Supporter, oui, mais pas de n’importe quel club, ni dans n’importe quelle tribune. Comment compose-t-on avec les spécificités du KOB de cette époque ?

En 1994, quand je suis arrivé à Boulogne, j’étais debout à côté de gars qui avaient sans doute fait les finales de 82 et 83. Des mecs qui se tapaient des déplacements traquenards pour leur club à Nantes, au Havre, à Bordeaux. Au KOB j’étais chez eux, alors même si j’étais pas d’accord avec eux, qui étais-je pour me la ramener ? Aujourd’hui j’affectionne les latérales, mais avec tout ce que cela comporte de défauts, je reste un gars du KOB. J’y ai vécu des moments incroyables et des merdiques, mais je ne peux pas renier cette identité. En Boulogne Rouge, debout, j’avoue que certaines phases de jeu il fallait les deviner. Quand ça marquait côté Auteuil on ne voyait même pas la balle, juste le parcage visiteur qui explosait, et nous on n’avait rien suivi de l’action. Cruauté maximale. 

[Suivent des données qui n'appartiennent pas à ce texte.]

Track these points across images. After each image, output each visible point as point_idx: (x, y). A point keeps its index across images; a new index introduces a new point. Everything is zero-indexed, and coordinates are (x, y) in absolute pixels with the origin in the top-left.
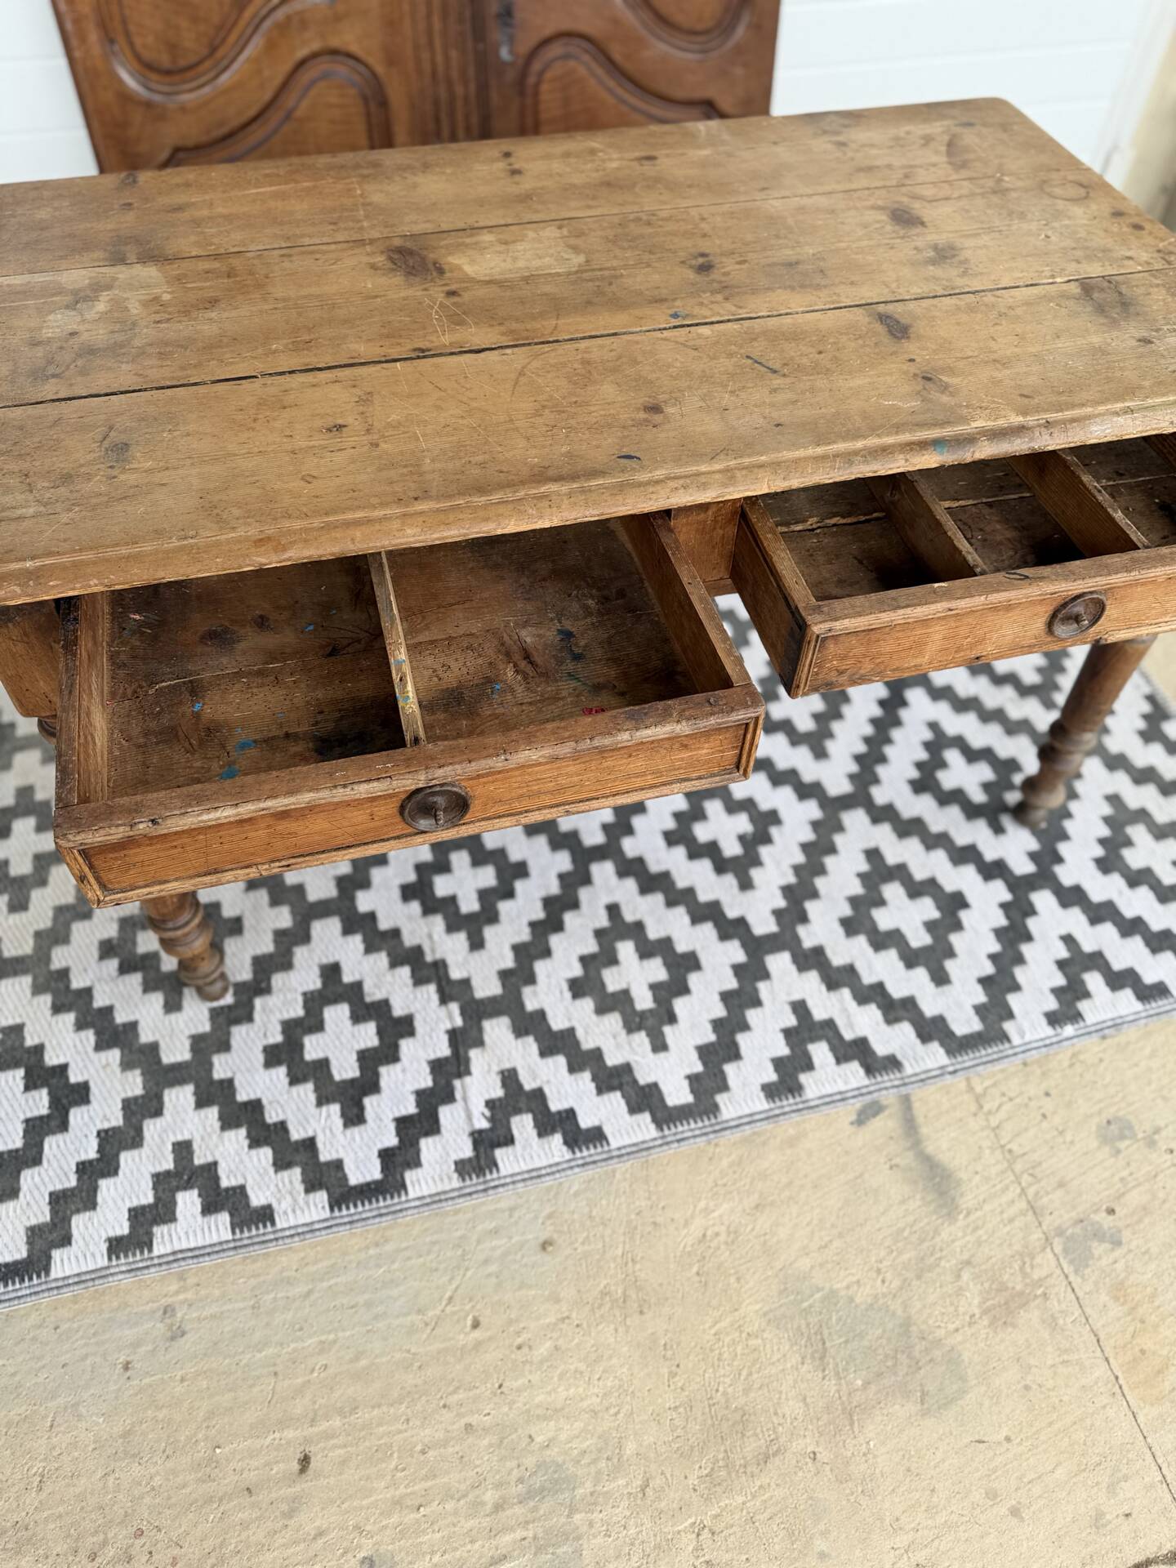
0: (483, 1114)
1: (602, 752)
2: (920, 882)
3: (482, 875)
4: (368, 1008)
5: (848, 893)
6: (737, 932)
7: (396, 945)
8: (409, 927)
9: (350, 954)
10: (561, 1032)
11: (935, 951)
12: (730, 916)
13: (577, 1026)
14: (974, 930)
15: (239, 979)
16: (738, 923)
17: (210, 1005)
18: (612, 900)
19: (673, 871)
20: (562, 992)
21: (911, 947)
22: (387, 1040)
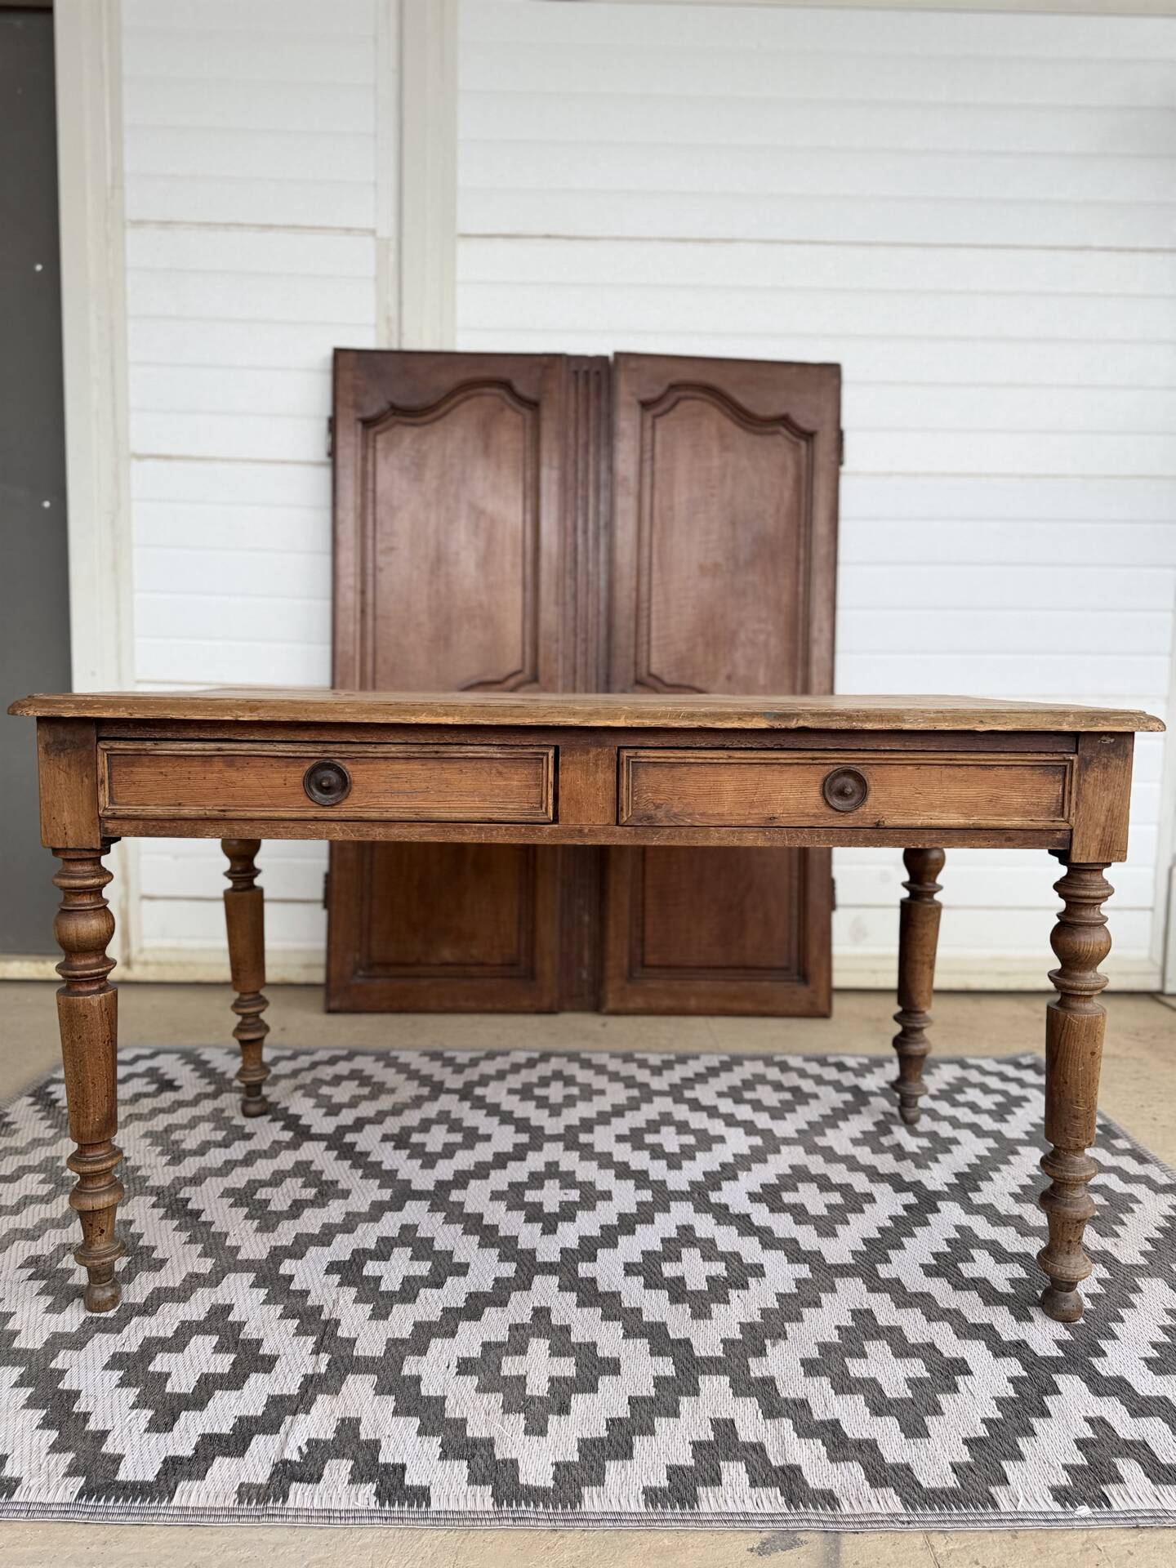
0: (300, 1448)
2: (913, 1345)
3: (416, 1267)
4: (237, 1343)
5: (820, 1340)
6: (675, 1351)
7: (298, 1302)
8: (319, 1292)
9: (249, 1301)
10: (429, 1398)
11: (915, 1406)
12: (672, 1336)
13: (450, 1396)
14: (972, 1394)
15: (131, 1300)
16: (680, 1344)
17: (90, 1314)
18: (543, 1304)
19: (623, 1293)
20: (448, 1367)
21: (885, 1397)
22: (238, 1371)
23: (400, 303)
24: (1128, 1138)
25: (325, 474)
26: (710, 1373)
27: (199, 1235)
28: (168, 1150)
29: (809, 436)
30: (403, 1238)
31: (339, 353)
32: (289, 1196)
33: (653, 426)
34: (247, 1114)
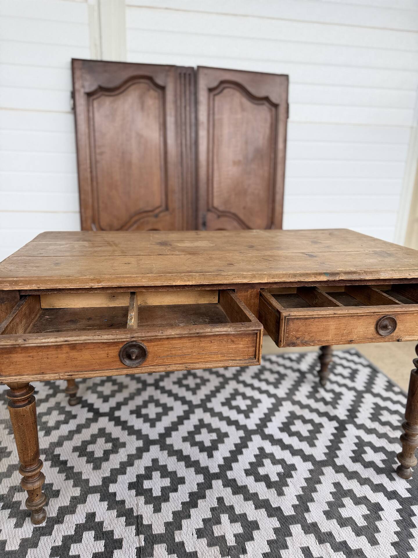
1: (200, 336)
2: (359, 498)
3: (164, 481)
4: (103, 534)
5: (327, 501)
6: (276, 513)
7: (122, 507)
8: (129, 500)
9: (101, 509)
10: (190, 553)
11: (370, 529)
12: (273, 506)
13: (198, 551)
14: (387, 520)
15: (51, 516)
16: (277, 509)
17: (35, 526)
18: (220, 496)
19: (248, 485)
20: (193, 534)
21: (358, 526)
22: (108, 549)
23: (101, 37)
24: (398, 387)
25: (71, 117)
26: (293, 524)
27: (69, 475)
28: (43, 428)
29: (276, 106)
30: (154, 466)
31: (74, 61)
32: (101, 448)
33: (214, 100)
34: (71, 405)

Mais le Parc existe toujours, les virages sont encore là, physiquement. Une nouvelle génération tente d’y rallumer la flamme. La tentation d’y retourner, au moins pour voir, existe-t-elle ? 

Je ne retournerai pas en virage au Parc : je suis trop vieux. Ce ne sont plus les mêmes chants, plus les mêmes gens… j’ai une mentalité de retraité. À Varsovie quand je vais au Legia je vais encore avec les Ultras, mais c’est que là-bas, rien n’a changé. Là-bas tu as la continuité, ici c’est la rupture. J’aime savourer l’ambiance que les gars mettent à Paris. Assis, je regarde leur tifo, je vois mieux. Ca fait partie de l’expérience. Le Parc post-Corona, je l’ai fait une fois, au So-Bar. C’est une loge panoramique, derrière une verrière. On te prend ton manteau et à la place on te met une flûte de champagne dans la main. Pourtant l’atmosphère n’est pas coincée. Et puis c’était PSG-Lyon, une affiche, un super scénario et dans le stade il y avait une belle ambiance. Retrouver le Parc en jauge pleine, pour la première fois depuis février 2020, c’était une grosse émotion…

Pendant ce temps, la pluie a arrêté de battre les vitres. L’heure avance, et les rituels de préparation pour un soir de match ça se respecte. Il est temps de partir, Mathieu Zagrodzki a une boucle à boucler. Un PSG – Lille pas comme les autres à vivre, et à partager.

Je vais passer une bonne soirée avec ma mère parce que le Parc c’est chez moi. Alors je vais lui faire la visite. Je sais où passer, quoi lui montrer. Je pourrai partager avec elle les cris, l’ambiance, le tumulte. Cela me permettra aussi de voir les choses d’un autre œil. Je ne fais pas cela fréquemment alors je vais lui expliquer plein de trucs : les ultras, les loges, les cabines des commentateurs, le parcage visiteur. Je vais me mettre à sa place. C’est tellement génial la première fois… Même si cela fait longtemps pour moi. Et même si ce n’est plus le même Parc.